Even though our patient did have purpuric lesions in the lower extremities, he did not present any non-blanching purpuric papules (palpable purpurae), vesicles, or necrosis as can be seen clinically with leukocytoclastic vasculitis. Due to the previously described skin eruption and a histopathology of a perivascular lymphocytic infiltrate with eosinophilic predominance, the diagnosis of purpuric drug reaction secondary to linezolid use was made. To our knowledge, this would be the second report of a non-blanching purpuric drug eruption to linezolid as previously described by Kim et al [4]. Rapid identification of the predisposing agent causing the drug eruption and its discontinuation due to the patient’s symptoms, followed by immediate treatment, led to a successful, full recovery in our patient.

Conclusions

Cutaneous adverse drug reactions to linezolid have been scarcely reported in the available literature.

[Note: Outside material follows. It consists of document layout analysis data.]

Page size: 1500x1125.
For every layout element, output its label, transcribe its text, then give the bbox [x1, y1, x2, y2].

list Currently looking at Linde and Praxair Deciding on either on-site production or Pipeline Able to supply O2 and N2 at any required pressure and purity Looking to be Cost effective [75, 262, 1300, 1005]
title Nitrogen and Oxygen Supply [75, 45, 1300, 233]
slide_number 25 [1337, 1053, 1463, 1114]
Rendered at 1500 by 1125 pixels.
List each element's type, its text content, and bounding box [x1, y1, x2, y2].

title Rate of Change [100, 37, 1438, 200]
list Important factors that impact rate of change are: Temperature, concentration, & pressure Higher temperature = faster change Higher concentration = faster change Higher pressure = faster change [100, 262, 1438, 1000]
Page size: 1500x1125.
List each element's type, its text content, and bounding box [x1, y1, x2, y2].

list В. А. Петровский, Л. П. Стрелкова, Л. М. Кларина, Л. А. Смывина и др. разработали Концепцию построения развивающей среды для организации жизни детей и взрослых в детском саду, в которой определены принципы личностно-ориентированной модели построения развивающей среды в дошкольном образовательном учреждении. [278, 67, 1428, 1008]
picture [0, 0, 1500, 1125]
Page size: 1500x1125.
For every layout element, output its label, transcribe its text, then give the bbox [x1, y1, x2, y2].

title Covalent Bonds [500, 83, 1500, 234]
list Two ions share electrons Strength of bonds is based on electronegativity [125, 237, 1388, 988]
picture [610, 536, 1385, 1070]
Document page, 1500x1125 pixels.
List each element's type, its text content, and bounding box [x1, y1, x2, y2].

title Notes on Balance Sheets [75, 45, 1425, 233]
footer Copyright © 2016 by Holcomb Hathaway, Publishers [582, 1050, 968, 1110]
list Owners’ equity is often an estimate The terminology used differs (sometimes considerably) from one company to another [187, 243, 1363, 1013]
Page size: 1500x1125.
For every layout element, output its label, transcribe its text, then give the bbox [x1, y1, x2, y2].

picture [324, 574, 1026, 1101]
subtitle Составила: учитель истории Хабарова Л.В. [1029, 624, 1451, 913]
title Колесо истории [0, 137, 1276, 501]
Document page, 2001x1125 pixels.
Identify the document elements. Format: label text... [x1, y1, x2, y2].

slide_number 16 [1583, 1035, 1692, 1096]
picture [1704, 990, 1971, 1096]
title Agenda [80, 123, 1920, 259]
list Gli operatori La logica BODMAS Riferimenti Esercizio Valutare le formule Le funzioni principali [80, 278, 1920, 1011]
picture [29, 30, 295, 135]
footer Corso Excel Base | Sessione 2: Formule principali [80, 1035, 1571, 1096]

Due to the low incidence of this manifestation, the identification of the causative agent and accompanying treatment may be delayed. Further, there are no concrete guidelines on how to treat this complication. Mainstays in therapy are avoidance of the offending agent and treatment with corticosteroids, antihistamines, barrier ointments, and oral analgesics. Primary healthcare providers should be aware of linezolid-induced cutaneous manifestations, diagnostic clues, and treatment options so they can rapidly identify and effectively treat such complications.